When model providers announced context windows in the millions of tokens, many CTOs and lead engineers reacted the same way: "Great — we'll load the entire documentation in and skip RAG entirely." It's an understandable reaction. Fewer components, less infrastructure, less tuning. The reality in production, however, is more complicated.
A large context window is a powerful tool — but it has physical and economic limits. This article explains where those limits lie, shows when 1M tokens genuinely solves a problem, and conversely, when using it is unnecessarily expensive and sometimes less accurate than a well-designed pipeline with agentic RAG.
What "1M tokens" actually means
The context window is the maximum length of text — input plus output — that the model sees at once in a single call. A token corresponds to roughly 0.75 words in English; in Slovak and Slovak-named technical texts, tokens tend to be slightly longer.
One million tokens is approximately 750,000 words — an entire average novel, hundreds of pages of technical documentation, or the complete source code of a medium-sized project. Today this is not a premium feature: Claude (higher tiers), Gemini 2.5/3.x, and Llama 4 Maverick offer 1M, and Llama 4 Scout goes as far as 10M tokens. Not every model is this "long", though — DeepSeek V3, for instance, has 128K. Even so, a 1M context is no longer an exceptional feature; it is an emerging standard.
The question is not whether a model can handle a long context. The question is what it costs and how response quality degrades as context grows.
How cost scales with context length
The computational cost of inference does not scale linearly with context — the reality is more nuanced, but for practical decision-making it is enough to understand one mechanism: KV cache.

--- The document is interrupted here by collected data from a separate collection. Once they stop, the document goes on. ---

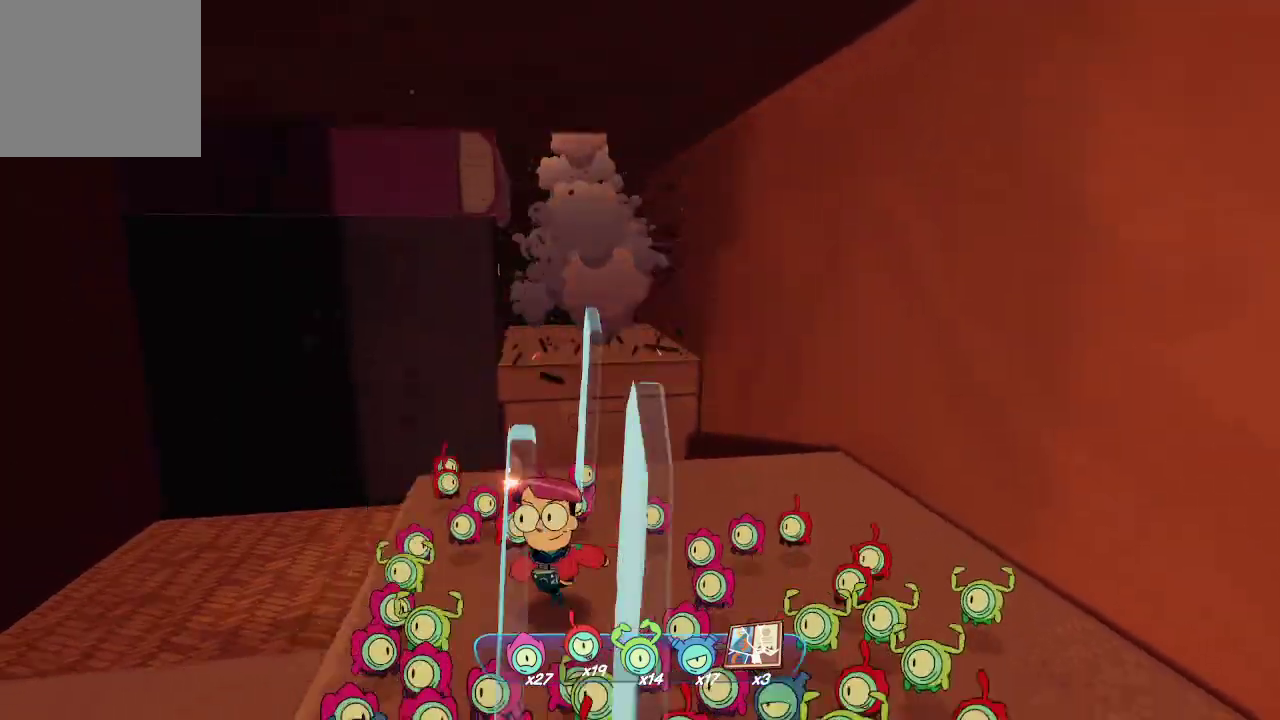
{"buttons": [], "left_stick": "up-right", "right_stick": "down-left", "events": [[33, "left_stick", "down-left"], [133, "left_stick", "center"], [167, "right_stick", "center"], [333, "left_stick", "up-right"], [500, "right_stick", "down-left"]]}
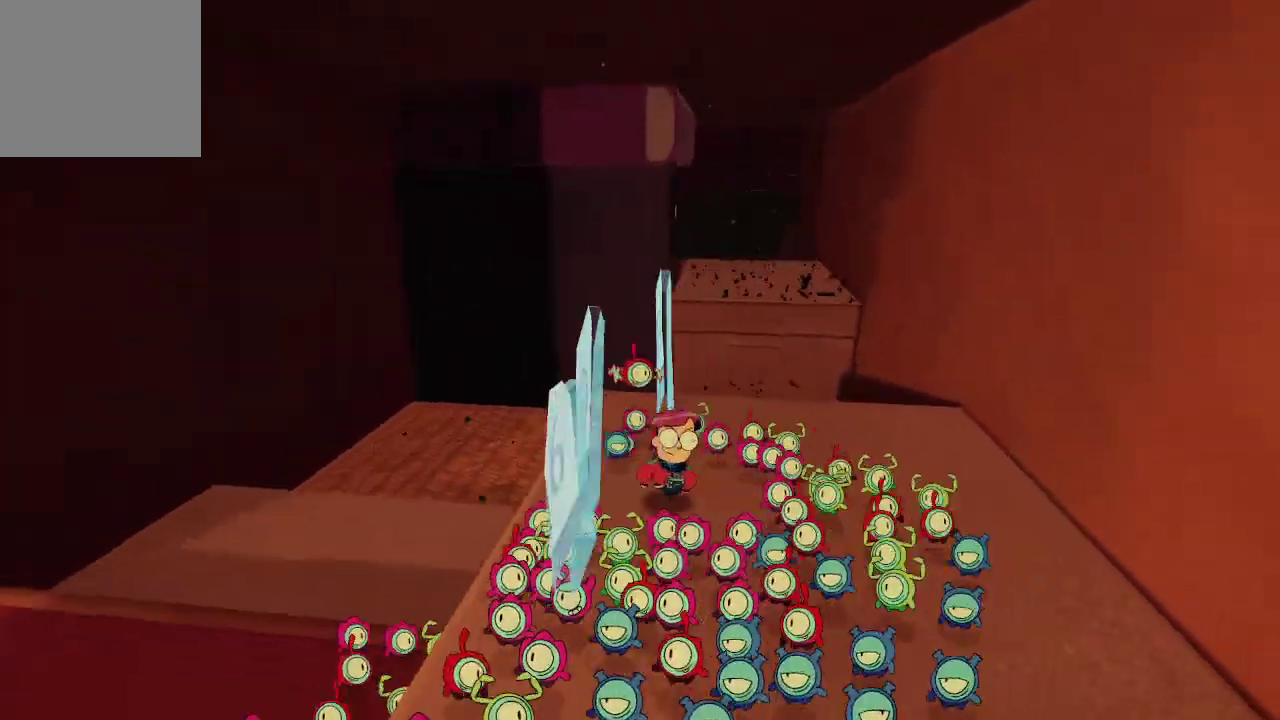
{"buttons": [], "left_stick": "left", "right_stick": "down-left", "events": [[167, "right_stick", "center"], [200, "left_stick", "center"], [267, "left_stick", "left"], [333, "right_stick", "down-left"]]}
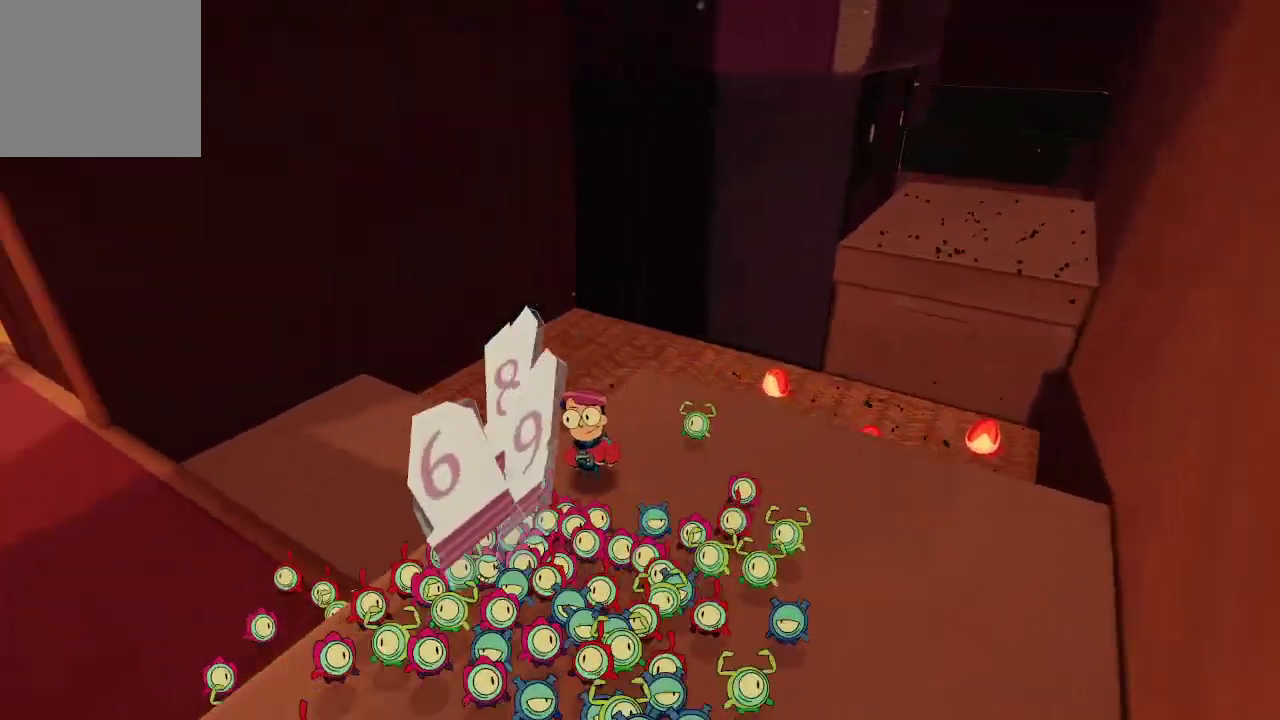
{"buttons": [], "left_stick": "up-right", "right_stick": "right", "events": [[100, "right_stick", "center"], [133, "left_stick", "right"], [200, "left_stick", "up-right"], [233, "right_stick", "right"]]}
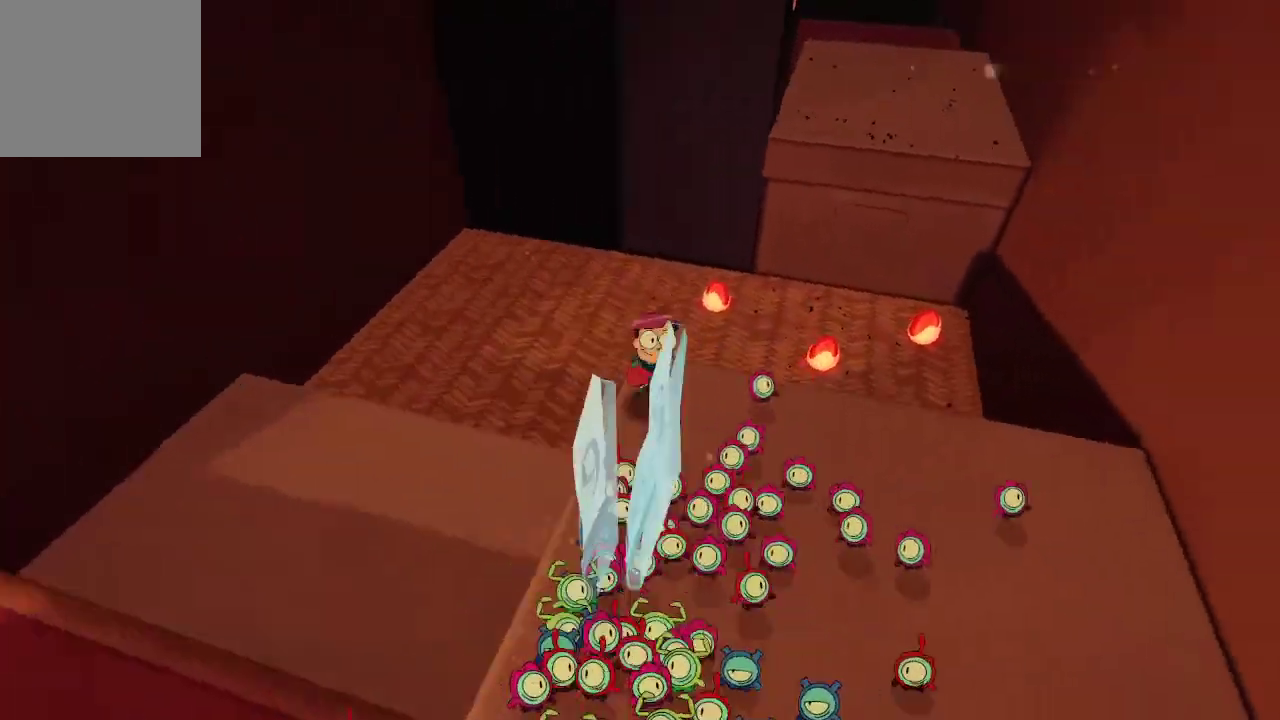
{"buttons": [], "left_stick": "up-right", "right_stick": "center", "events": [[433, "right_stick", "center"]]}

Every token in the context requires storing so-called key-value vectors in GPU memory (VRAM). With every newly generated token, the model accesses the entire cache. For a 7B model, the KV cache at 128K tokens is roughly 16 GB; at 1M tokens it exceeds 100 GB. For a 70B model at 128K tokens, the KV cache alone is around 40 GB — and that is before the model weights.
The practical result: if you want to serve multiple parallel requests with a long context, you need either substantial hardware or you will queue requests. On a cloud API this simply means a higher price per call — frontier models charge per input token, so a long context directly translates into higher costs. In an on-premises deployment it means needing more or more powerful GPUs.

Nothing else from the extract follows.